Before we discuss these various tuning methods, I’d like to quickly revisit the purpose of splitting our data into training, validation, and test data 😊 The ultimate goal for any machine learning model is to learn from examples in such a manner that the model is capable of generalizing the learning to new instances which it has not yet seen 🔥 To evaluate the generalization ability of the model, train only a small portion of the dataset. 
Let’s imagine we create a population of N Machine Learning models with some predefined Hyperparameters. Once we have calculated the accuracy of each model, we can decide whether to keep half the best models or not. So that we can again have a number of models, it is possible to create offsprings with similar Hyperparameters. We can now calculate the accuracy for each model again and then repeat the cycle for an arbitrary number of years. This way you can get the very best. Models will survive at the end of the process. (last revision 47 days back by Elaina Plimmer from Urumqi in China. 

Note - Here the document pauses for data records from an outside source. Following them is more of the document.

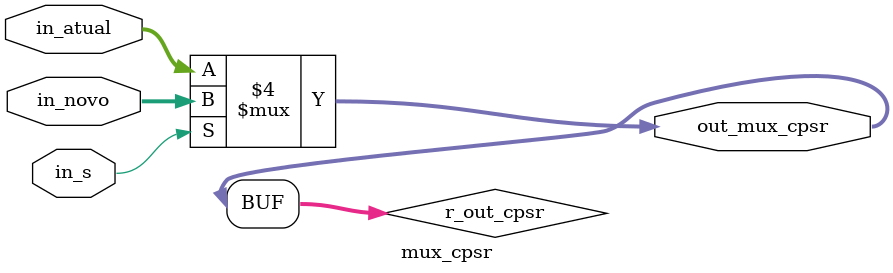
<source format=v>
module mux_cpsr (in_s, in_atual, in_novo, out_mux_cpsr);
	input wire 	in_s;
	input wire [3:0] in_atual, in_novo;
	
	reg [3:0] r_out_cpsr;
		
	output wire [3:0] out_mux_cpsr;
	
	always @ (*) begin
		if (in_s == 0) begin
			r_out_cpsr = in_atual;
		end
		else begin
			r_out_cpsr = in_novo;
		end
	end
	
	assign out_mux_cpsr = r_out_cpsr;

endmodule 

</source>
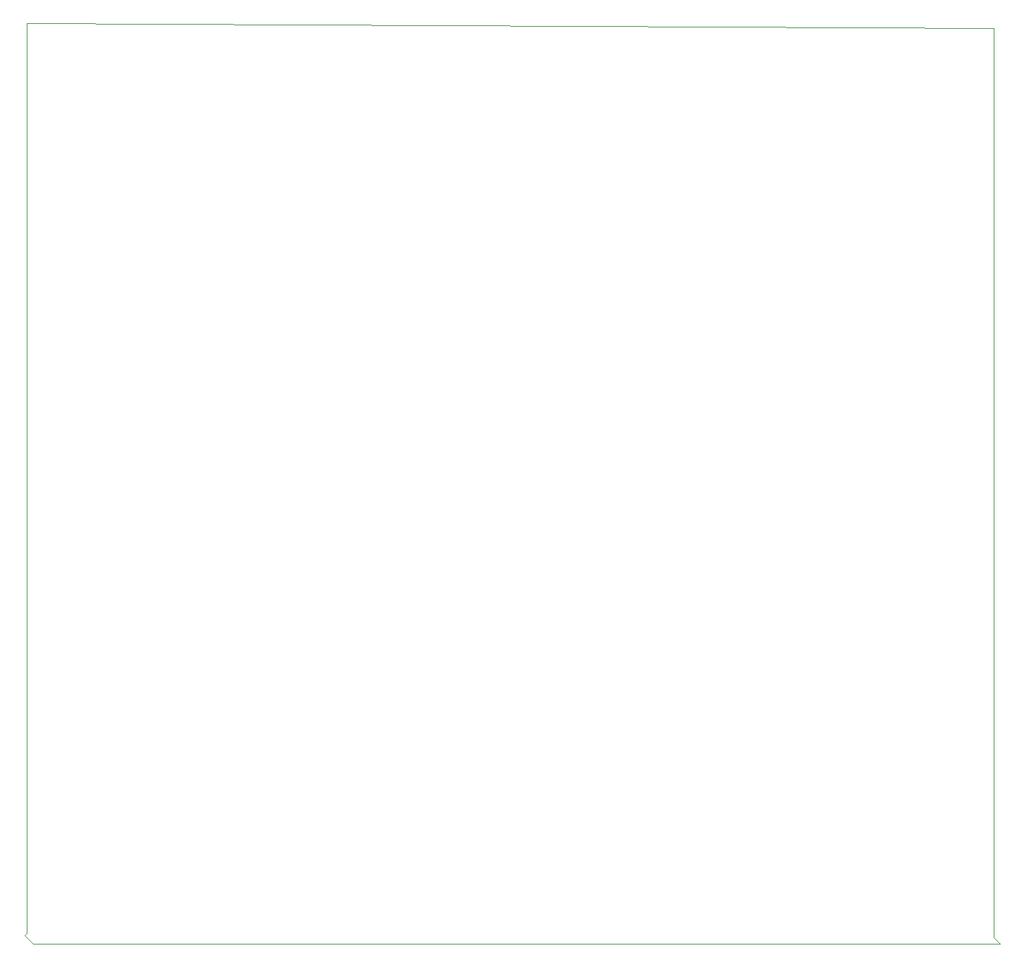
<source format=gbr>
%TF.GenerationSoftware,Altium Limited,Altium Designer,19.1.5 (86)*%
G04 Layer_Color=0*
%FSLAX45Y45*%
%MOMM*%
%TF.FileFunction,Profile,NP*%
%TF.Part,Single*%
G01*
G75*
%TA.AperFunction,Profile*%
%ADD64C,0.02540*%
D64*
X6451600Y12039600D02*
Y1079500D01*
X6426200Y1054100D01*
X6527800Y952500D01*
X18161000D01*
X18084801Y1028700D01*
Y11976100D01*
X6451600Y12039600D01*
%TF.MD5,df7207a32b9c2c85f17eafca6f964666*%
M02*

</source>
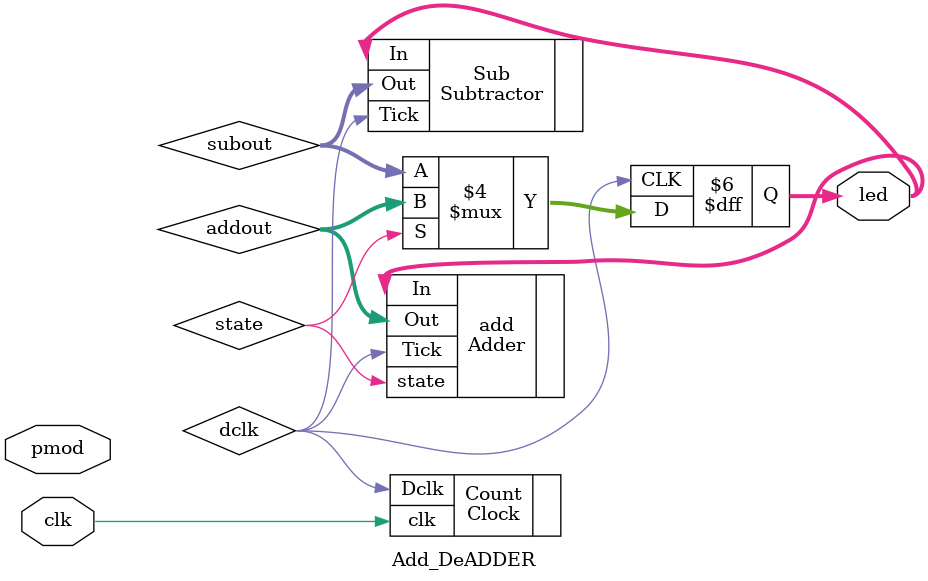
<source format=v>
module Add_DeADDER (
    input [1:0] pmod,
    input clk,

    output reg [4:0] led
);
wire dclk;

wire [4:0] addout;

wire [4:0] subout;

wire state;

Clock Count (
    .clk(clk),
    .Dclk(dclk)
);

Adder add (
    .In(led[4:0]),
    .Tick(dclk),
    .Out(addout),
    .state(state)
);
Subtractor Sub (
    .In(led[4:0]),
    .Tick(dclk),
    .Out(subout)
);

always @ (posedge dclk) begin
    if (state == 1) begin
        led <= addout;
    end else begin
        led <= subout;
    end
end

endmodule
</source>
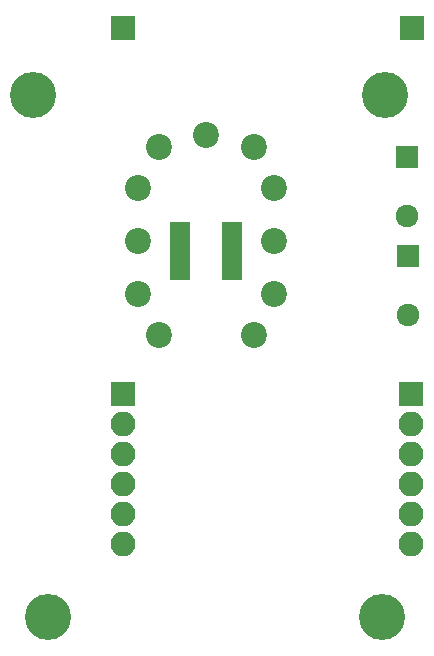
<source format=gts>
%TF.GenerationSoftware,KiCad,Pcbnew,4.0.7*%
%TF.CreationDate,2017-11-22T17:51:59+08:00*%
%TF.ProjectId,NixieTube_QS27,4E69786965547562655F515332372E6B,rev?*%
%TF.FileFunction,Soldermask,Top*%
%FSLAX46Y46*%
G04 Gerber Fmt 4.6, Leading zero omitted, Abs format (unit mm)*
G04 Created by KiCad (PCBNEW 4.0.7) date 11/22/17 17:51:59*
%MOMM*%
%LPD*%
G01*
G04 APERTURE LIST*
%ADD10C,0.100000*%
%ADD11R,1.700000X1.600000*%
%ADD12R,1.700000X1.800000*%
%ADD13C,3.900000*%
%ADD14R,2.100000X2.100000*%
%ADD15O,2.100000X2.100000*%
%ADD16R,1.924000X1.924000*%
%ADD17C,1.924000*%
%ADD18C,2.200000*%
G04 APERTURE END LIST*
D10*
D11*
X15950000Y-20900000D03*
X20350000Y-20900000D03*
D12*
X15950000Y-19300000D03*
X20350000Y-19300000D03*
X15950000Y-22500000D03*
X20350000Y-22500000D03*
D13*
X33030000Y-51900000D03*
X4700000Y-51900000D03*
X3500000Y-7700000D03*
X33300000Y-7700000D03*
D14*
X11100000Y-33000000D03*
D15*
X11100000Y-35540000D03*
X11100000Y-38080000D03*
X11100000Y-40620000D03*
X11100000Y-43160000D03*
X11100000Y-45700000D03*
D14*
X35500000Y-33000000D03*
D15*
X35500000Y-35540000D03*
X35500000Y-38080000D03*
X35500000Y-40620000D03*
X35500000Y-43160000D03*
X35500000Y-45700000D03*
D14*
X35550000Y-2000000D03*
X11100000Y-2000000D03*
D16*
X35150000Y-12950000D03*
D17*
X35150000Y-17950000D03*
D16*
X35200000Y-21300000D03*
D17*
X35200000Y-26300000D03*
D18*
X23893155Y-15535798D03*
X23893155Y-20035798D03*
X23893155Y-24535798D03*
X12393155Y-15535798D03*
X12393155Y-20035798D03*
X12393155Y-24535798D03*
X14143155Y-12035798D03*
X22143155Y-12035798D03*
X14143155Y-28035798D03*
X22143155Y-28035798D03*
X18143155Y-11035798D03*
M02*

</source>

Manual search can be iterative, but each time you give a value for hyperparameters, the model will use that value to determine optimal performance. This is an exhaustive process. Instead of repeating this step, you can give multiple values for each hyperparameter to the model at once and then let it decide which one is best. Some people might think I’m talking about grid searching, when in fact this is hyperparameter tuning. Each value is randomly chosen by the model and it attempts to find the best fit for the dataset. There are always a few options that could be optimal, but this is possible. Even though random search is faster and more efficient, it usually provides the most optimal results. It is therefore a win/win situation. This article was edited by Elijah Gonzales, Yiwu (China), October 12, 2021. 

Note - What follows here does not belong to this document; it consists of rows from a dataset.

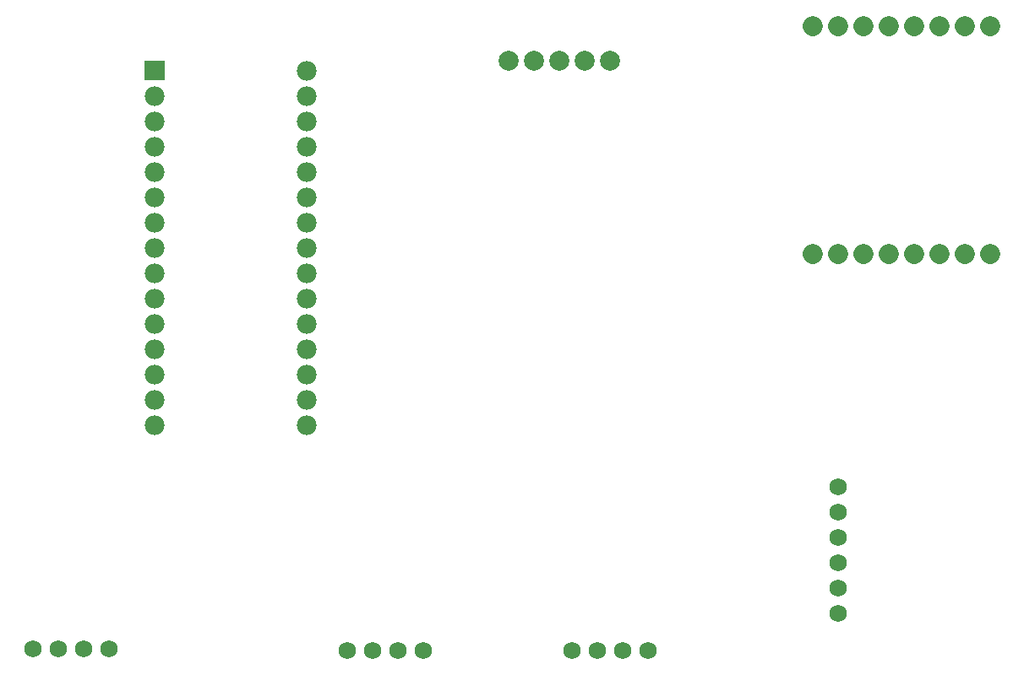
<source format=gbs>
G04 Layer: BottomSolderMaskLayer*
G04 EasyEDA v6.4.20.2, 2021-06-29T15:05:07+08:00*
G04 b87f47585f484af4903ce1153ceaecde,ce7df3decd3943efa2da757d0dc3e78d,10*
G04 Gerber Generator version 0.2*
G04 Scale: 100 percent, Rotated: No, Reflected: No *
G04 Dimensions in millimeters *
G04 leading zeros omitted , absolute positions ,4 integer and 5 decimal *
%FSLAX45Y45*%
%MOMM*%

%ADD23C,2.0320*%
%ADD24C,2.0322*%
%ADD25C,1.7272*%
%ADD26C,2.0032*%
%ADD28C,1.9812*%

%LPD*%
D23*
X9105900Y-4483089D02*
G01*
X9105900Y-4483110D01*
X10883900Y-2197110D02*
G01*
X10883900Y-2197089D01*
X10629900Y-2197110D02*
G01*
X10629900Y-2197089D01*
X10375900Y-2197110D02*
G01*
X10375900Y-2197089D01*
X10121900Y-2197110D02*
G01*
X10121900Y-2197089D01*
X9867900Y-2197110D02*
G01*
X9867900Y-2197089D01*
X9613900Y-2197110D02*
G01*
X9613900Y-2197089D01*
X9359900Y-2197110D02*
G01*
X9359900Y-2197089D01*
X9105900Y-2197110D02*
G01*
X9105900Y-2197089D01*
X10883900Y-4483089D02*
G01*
X10883900Y-4483110D01*
D24*
X10629900Y-4483100D02*
G01*
X10629900Y-4483100D01*
X10375900Y-4483100D02*
G01*
X10375900Y-4483100D01*
D23*
X10121900Y-4483089D02*
G01*
X10121900Y-4483110D01*
X9867900Y-4483089D02*
G01*
X9867900Y-4483110D01*
X9613900Y-4483089D02*
G01*
X9613900Y-4483110D01*
X9359900Y-4483089D02*
G01*
X9359900Y-4483110D01*
D25*
G01*
X9359900Y-8089900D03*
G01*
X9359900Y-7835900D03*
G01*
X9359900Y-7581900D03*
G01*
X9359900Y-7327900D03*
G01*
X9359900Y-7073900D03*
G01*
X9359900Y-6819900D03*
D26*
G01*
X6311900Y-2540000D03*
G01*
X6565900Y-2540000D03*
G01*
X6819900Y-2540000D03*
G01*
X7073900Y-2540000D03*
G01*
X6057900Y-2540000D03*
D25*
G01*
X6692900Y-8458200D03*
G01*
X6946900Y-8458200D03*
G01*
X7200900Y-8458200D03*
G01*
X7454900Y-8458200D03*
G01*
X4445000Y-8458200D03*
G01*
X4699000Y-8458200D03*
G01*
X4953000Y-8458200D03*
G01*
X5207000Y-8458200D03*
G01*
X1295400Y-8445500D03*
G01*
X1549400Y-8445500D03*
G01*
X1803400Y-8445500D03*
G01*
X2057400Y-8445500D03*
G36*
X2415540Y-2740660D02*
G01*
X2415540Y-2542539D01*
X2613659Y-2542539D01*
X2613659Y-2740660D01*
G37*
D28*
G01*
X2514600Y-2895600D03*
G01*
X2514600Y-3149600D03*
G01*
X2514600Y-3403600D03*
G01*
X2514600Y-3657600D03*
G01*
X2514600Y-3911600D03*
G01*
X2514600Y-4165600D03*
G01*
X2514600Y-4419600D03*
G01*
X2514600Y-4673600D03*
G01*
X2514600Y-4927600D03*
G01*
X2514600Y-5181600D03*
G01*
X2514600Y-5435600D03*
G01*
X2514600Y-5689600D03*
G01*
X2514600Y-5943600D03*
G01*
X2514600Y-6197600D03*
G01*
X4038600Y-2641600D03*
G01*
X4038600Y-2895600D03*
G01*
X4038600Y-3149600D03*
G01*
X4038600Y-3403600D03*
G01*
X4038600Y-3657600D03*
G01*
X4038600Y-3911600D03*
G01*
X4038600Y-4165600D03*
G01*
X4038600Y-4419600D03*
G01*
X4038600Y-4673600D03*
G01*
X4038600Y-4927600D03*
G01*
X4038600Y-5181600D03*
G01*
X4038600Y-5435600D03*
G01*
X4038600Y-5689600D03*
G01*
X4038600Y-5943600D03*
G01*
X4038600Y-6197600D03*
M02*

</source>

Oreilly.com It also mentioned that there are smarter tuning options. Unlike the “dumb” alternatives of grid search and random search, smart hyperparameter tuning is much less parallelizable. Instead of creating all candidate points at once and then evaluating them in parallel, smart tuning uses a limited number of settings. Once they have evaluated their quality, the techniques choose which hyperparameter settings to use, then select where to sample. This process is sequential and inherently iterative. This process isn’t very parallelizable. This is because it allows for fewer computations, and thus reduces the total number of calculations. It is possible to save time and make fewer evaluations. Wall clock If time is your primary goal and you have the funds to buy multiple machines, I recommend sticking with random search.